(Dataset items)

## begin

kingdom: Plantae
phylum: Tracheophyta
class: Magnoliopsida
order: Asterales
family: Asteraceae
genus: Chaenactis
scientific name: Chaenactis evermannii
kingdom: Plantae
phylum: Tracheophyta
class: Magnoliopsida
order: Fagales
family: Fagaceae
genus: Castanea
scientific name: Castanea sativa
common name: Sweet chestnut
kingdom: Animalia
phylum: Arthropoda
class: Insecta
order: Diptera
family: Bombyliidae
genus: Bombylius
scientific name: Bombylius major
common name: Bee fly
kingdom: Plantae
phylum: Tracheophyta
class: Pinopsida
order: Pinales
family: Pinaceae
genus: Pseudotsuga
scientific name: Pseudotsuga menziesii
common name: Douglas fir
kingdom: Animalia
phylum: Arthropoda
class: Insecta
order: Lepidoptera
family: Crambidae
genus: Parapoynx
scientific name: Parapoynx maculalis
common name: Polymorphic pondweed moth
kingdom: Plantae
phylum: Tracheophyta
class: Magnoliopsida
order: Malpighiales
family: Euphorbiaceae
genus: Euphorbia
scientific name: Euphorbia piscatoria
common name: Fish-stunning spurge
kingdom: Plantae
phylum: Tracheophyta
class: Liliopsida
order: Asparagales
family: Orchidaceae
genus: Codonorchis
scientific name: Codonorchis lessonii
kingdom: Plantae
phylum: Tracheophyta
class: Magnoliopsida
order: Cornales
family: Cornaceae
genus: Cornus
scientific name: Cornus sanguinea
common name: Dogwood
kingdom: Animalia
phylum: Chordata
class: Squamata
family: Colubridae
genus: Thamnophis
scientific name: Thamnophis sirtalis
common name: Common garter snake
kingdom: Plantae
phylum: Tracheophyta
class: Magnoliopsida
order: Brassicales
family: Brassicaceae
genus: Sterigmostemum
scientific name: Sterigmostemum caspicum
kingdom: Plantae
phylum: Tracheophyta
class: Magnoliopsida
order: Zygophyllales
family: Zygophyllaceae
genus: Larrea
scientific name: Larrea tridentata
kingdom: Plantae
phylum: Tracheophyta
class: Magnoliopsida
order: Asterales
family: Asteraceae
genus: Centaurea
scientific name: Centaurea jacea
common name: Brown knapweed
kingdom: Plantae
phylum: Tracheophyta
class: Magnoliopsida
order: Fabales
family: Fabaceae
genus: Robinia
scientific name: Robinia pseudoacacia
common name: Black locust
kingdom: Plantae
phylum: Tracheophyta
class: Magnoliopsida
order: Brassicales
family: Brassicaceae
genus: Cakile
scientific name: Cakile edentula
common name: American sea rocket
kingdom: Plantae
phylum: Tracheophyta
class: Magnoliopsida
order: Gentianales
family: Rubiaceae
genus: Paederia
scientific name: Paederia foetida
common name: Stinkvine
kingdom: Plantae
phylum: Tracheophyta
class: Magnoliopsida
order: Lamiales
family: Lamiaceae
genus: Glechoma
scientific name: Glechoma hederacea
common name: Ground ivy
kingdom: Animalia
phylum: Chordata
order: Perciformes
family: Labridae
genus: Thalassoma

## end

--- EXERCISE DESCRIPTION ---
Rewrite all the records, changing each "common name" to "vernacular name" and keeping everything else the same.

--- SOLUTION TO THIS TASK ---
kingdom: Plantae
phylum: Tracheophyta
class: Magnoliopsida
order: Asterales
family: Asteraceae
genus: Chaenactis
scientific name: Chaenactis evermannii
kingdom: Plantae
phylum: Tracheophyta
class: Magnoliopsida
order: Fagales
family: Fagaceae
genus: Castanea
scientific name: Castanea sativa
vernacular name: Sweet chestnut
kingdom: Animalia
phylum: Arthropoda
class: Insecta
order: Diptera
family: Bombyliidae
genus: Bombylius
scientific name: Bombylius major
vernacular name: Bee fly
kingdom: Plantae
phylum: Tracheophyta
class: Pinopsida
order: Pinales
family: Pinaceae
genus: Pseudotsuga
scientific name: Pseudotsuga menziesii
vernacular name: Douglas fir
kingdom: Animalia
phylum: Arthropoda
class: Insecta
order: Lepidoptera
family: Crambidae
genus: Parapoynx
scientific name: Parapoynx maculalis
vernacular name: Polymorphic pondweed moth
kingdom: Plantae
phylum: Tracheophyta
class: Magnoliopsida
order: Malpighiales
family: Euphorbiaceae
genus: Euphorbia
scientific name: Euphorbia piscatoria
vernacular name: Fish-stunning spurge
kingdom: Plantae
phylum: Tracheophyta
class: Liliopsida
order: Asparagales
family: Orchidaceae
genus: Codonorchis
scientific name: Codonorchis lessonii
kingdom: Plantae
phylum: Tracheophyta
class: Magnoliopsida
order: Cornales
family: Cornaceae
genus: Cornus
scientific name: Cornus sanguinea
vernacular name: Dogwood
kingdom: Animalia
phylum: Chordata
class: Squamata
family: Colubridae
genus: Thamnophis
scientific name: Thamnophis sirtalis
vernacular name: Common garter snake
kingdom: Plantae
phylum: Tracheophyta
class: Magnoliopsida
order: Brassicales
family: Brassicaceae
genus: Sterigmostemum
scientific name: Sterigmostemum caspicum
kingdom: Plantae
phylum: Tracheophyta
class: Magnoliopsida
order: Zygophyllales
family: Zygophyllaceae
genus: Larrea
scientific name: Larrea tridentata
kingdom: Plantae
phylum: Tracheophyta
class: Magnoliopsida
order: Asterales
family: Asteraceae
genus: Centaurea
scientific name: Centaurea jacea
vernacular name: Brown knapweed
kingdom: Plantae
phylum: Tracheophyta
class: Magnoliopsida
order: Fabales
family: Fabaceae
genus: Robinia
scientific name: Robinia pseudoacacia
vernacular name: Black locust
kingdom: Plantae
phylum: Tracheophyta
class: Magnoliopsida
order: Brassicales
family: Brassicaceae
genus: Cakile
scientific name: Cakile edentula
vernacular name: American sea rocket
kingdom: Plantae
phylum: Tracheophyta
class: Magnoliopsida
order: Gentianales
family: Rubiaceae
genus: Paederia
scientific name: Paederia foetida
vernacular name: Stinkvine
kingdom: Plantae
phylum: Tracheophyta
class: Magnoliopsida
order: Lamiales
family: Lamiaceae
genus: Glechoma
scientific name: Glechoma hederacea
vernacular name: Ground ivy
kingdom: Animalia
phylum: Chordata
order: Perciformes
family: Labridae
genus: Thalassoma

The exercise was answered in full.